New Zealand Art History

The island nation of New Zealand has a long art history that stretches back to before written records began. During the early eras, art would have been created by indigenous native cultures. Some examples of this have survived to this day. When different nations began to explore and colonize New Zealand, this had a significant impact on the country’s art. In modern times tourists who come to New Zealand can see a varied mix of art forms.

The Prehistoric Era

In the prehistoric days of human civilization, it appears that art was already practised and thriving in New Zealand. In South Island, a number of cave drawings have been found. Charcoal was used to create these pictures on predominantly limestone rock walls. They tended to be of animals and humans. There were also depictions of mythical reptiles. Some of the birds drawn are now extinct. This includes Moa and Haast’s eagles. The Maori people were responsible for this early art. When it was first discovered by explorers, it was unclear exactly who created them.

The Maori Natives

There are four key forms of Maori art. These are painting, weaving, tattoos and carving. Works by Maori artists have a deeply spiritual significance, especially compared to the art of European settlers. The four art forms were used for communication, and cultural purposes before the Maori began to use writing. Each region of New Zealand had its own unique style. Motifs such as spirals, chevrons and korus were prevalent throughout the country. The primary colours in Maori art were red, black and white.

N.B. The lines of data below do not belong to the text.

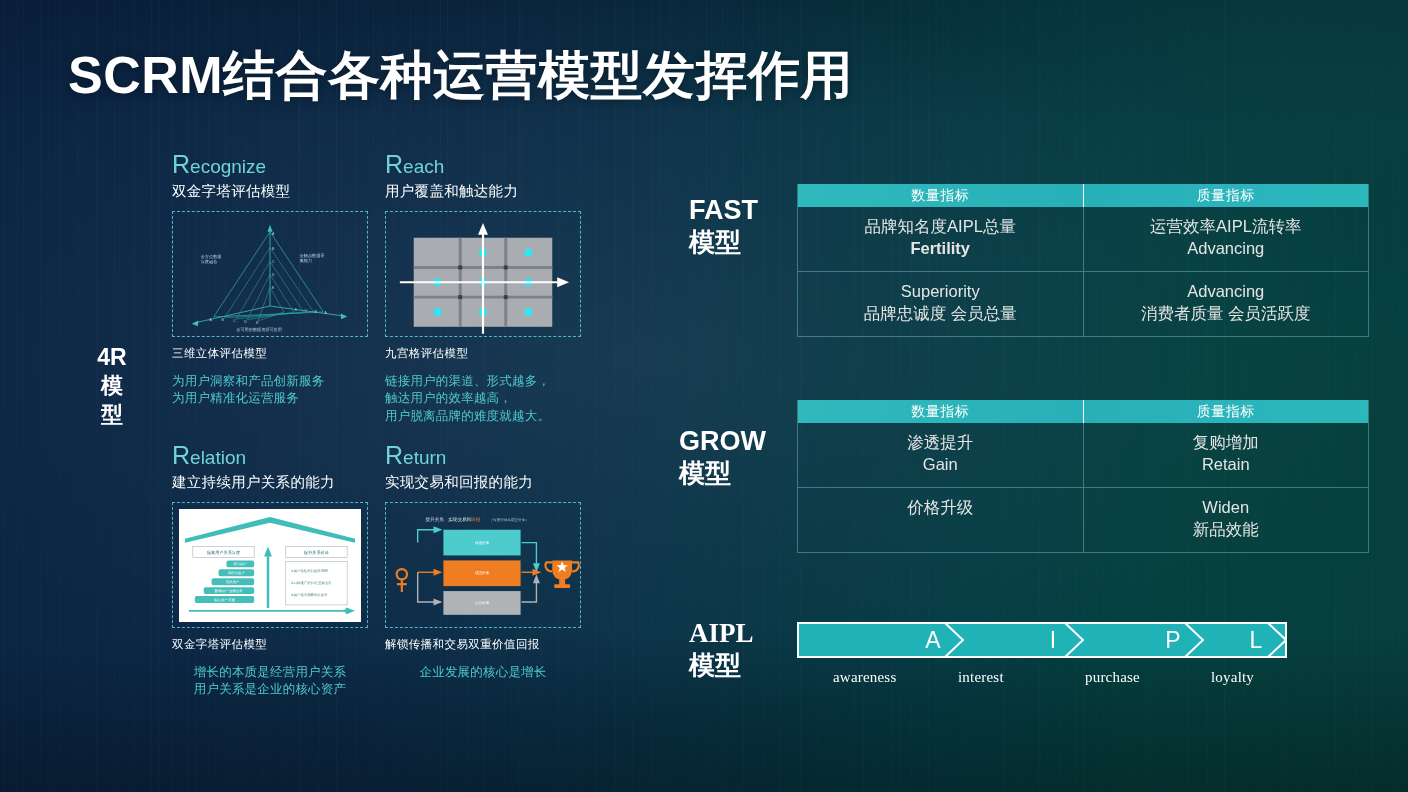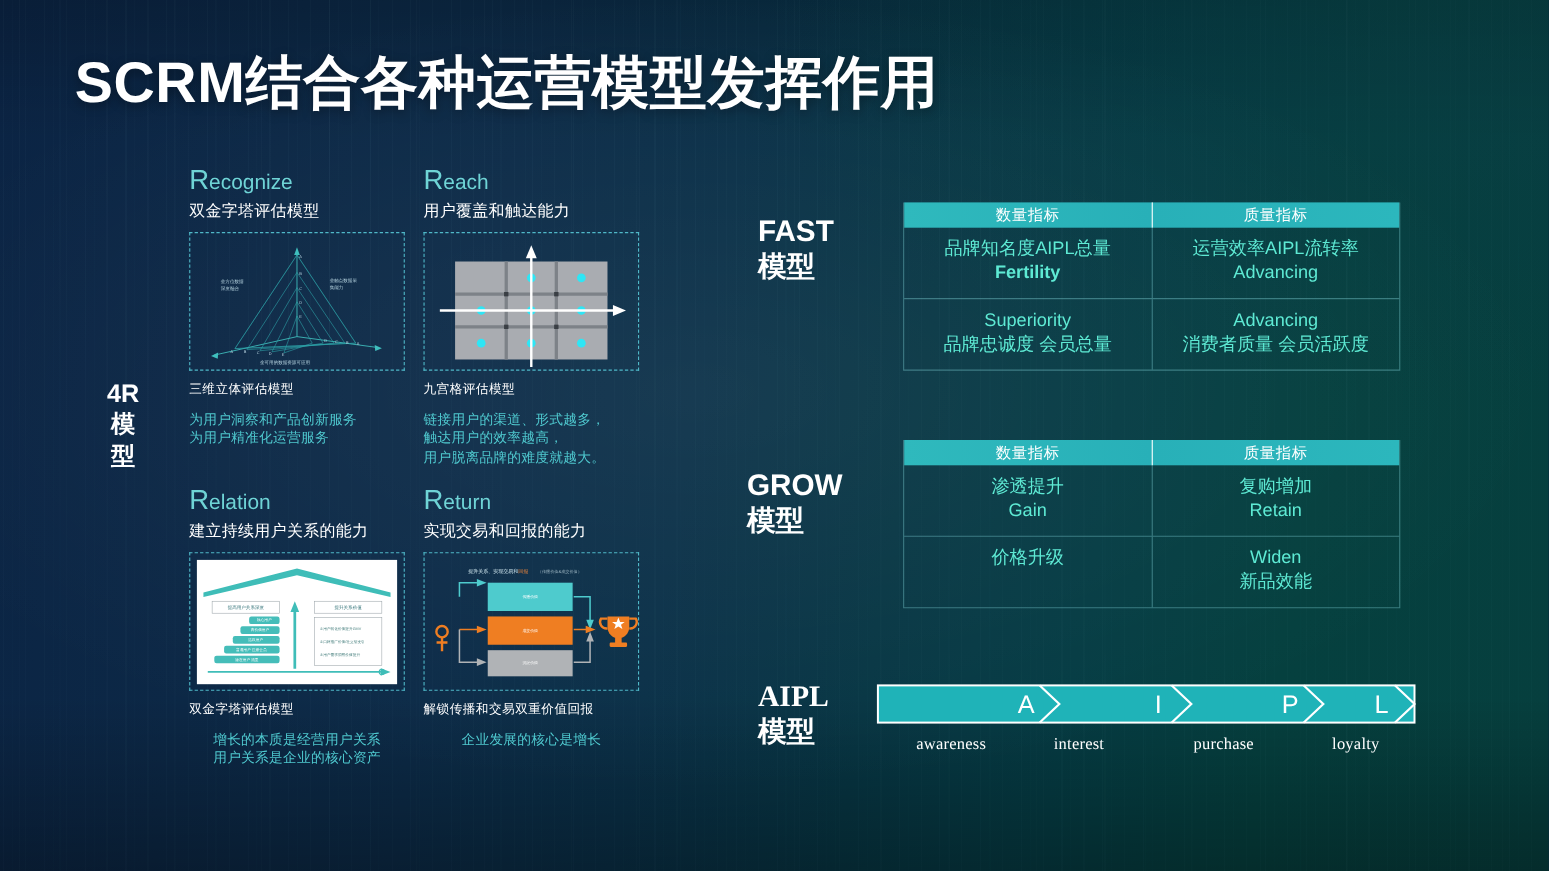--- a/index.html
+++ b/index.html
@@ -111,41 +111,40 @@
     position:absolute; z-index:5;
     font-size:27px; font-weight:bold; line-height:1.22;
     color:#ffffff; text-align:left;
   }
   .model-label .cn { display:block; font-size:26px; }
   #lbl-fast { left:689px; top:194px; }
   #lbl-grow { left:679px; top:425px; }
   #lbl-aipl { left:689px; top:617px;font-family:Liberation Serif, serif; }
 
   .mtable {
-    position:absolute; z-index:5; width:452px;
+    position:absolute; z-index:5; width:572px;
     border:1px solid rgba(120,200,205,.45);
     border-top:none;
-    margin-left:24px;
   }
   #tbl-fast { left:797px; top:184px; }
   #tbl-grow { left:797px; top:400px; }
 
   .mt-head { display:flex; height:23px; background:linear-gradient(90deg,#2fb9bd 0%,#28b0b8 50%,#2cb7bd 100%); }
   .mt-head > div {
     flex:1; display:flex; align-items:center; justify-content:center;
     font-size:14px; color:#ffffff; letter-spacing:.5px;
   }
   .mt-head > div:first-child { border-right:1.5px solid #ffffff; }
 
   .mt-row { display:flex; }
   .mt-row + .mt-row { border-top:1px solid rgba(120,200,205,.45); }
   .mt-cell {
     flex:1; padding:9px 6px 11px;
     text-align:center; line-height:1.33;
-    font-size:16.5px; color:#5eead4;
+    font-size:16.5px; color:#e5e5e5;
   }
   .mt-cell:first-child { border-right:1px solid rgba(120,200,205,.45); }
   .mt-cell .b { font-weight:bold; }
 
   
   #aipl-bar { position:absolute; left:797px; top:622px; width:490px; height:36px; z-index:5; }
   #aipl-labels {
     position:absolute; left:797px; top:669px; width:500px; height:22px; z-index:5;font-family:Liberation Serif, serif;
   }
   #aipl-labels span {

The Early European Explorers

When Europeans began to colonize New Zealand, they brought new art styles with them. Explorer ships often had an artist on board in order to make visual records of new lands. Isaac Gilsemans is regarded as the first artist of this type. He was on a 1642 expedition to the country. Illustrators on the famous ship Endeavour created the first known realistic drawings of Maori natives. They also visually depicted the local flora and fauna. This occurred in 1769. When William Hodges and John Webber visited New Zealand in the 1770s, their paintings were an influence on the naturalism movement.

The 19th Century

The most famous New Zealand artists in the 19th century were mostly visitors rather than residents. James Berry, for instance, became well known for painting a chief called Rua in 1818. The painting of natives became so popular that some artists decided to do so back in Britain, inviting the subjects of their work to the UK instead of travelling to New Zealand. The early colonizers liked to make prints of the country’s landscapes. Augustus Earle is a good example of this. The biggest markets for art were paintings of Maori people and natural landscapes. This century also saw the start of photography. Works in this medium tended to copy the trends of paintings.

The 20th Century

The 20th century saw a renaissance for the Maori culture. There was a renewal of traditional native art forms. Art schools were established to encourage this. At the same time, a new, distinctly national style of art emerged. People of Pakeha descent like Rita Angus revolutionized landscape painting. The visual arts rose to prominence thanks to filmmakers such as Peter Jackson.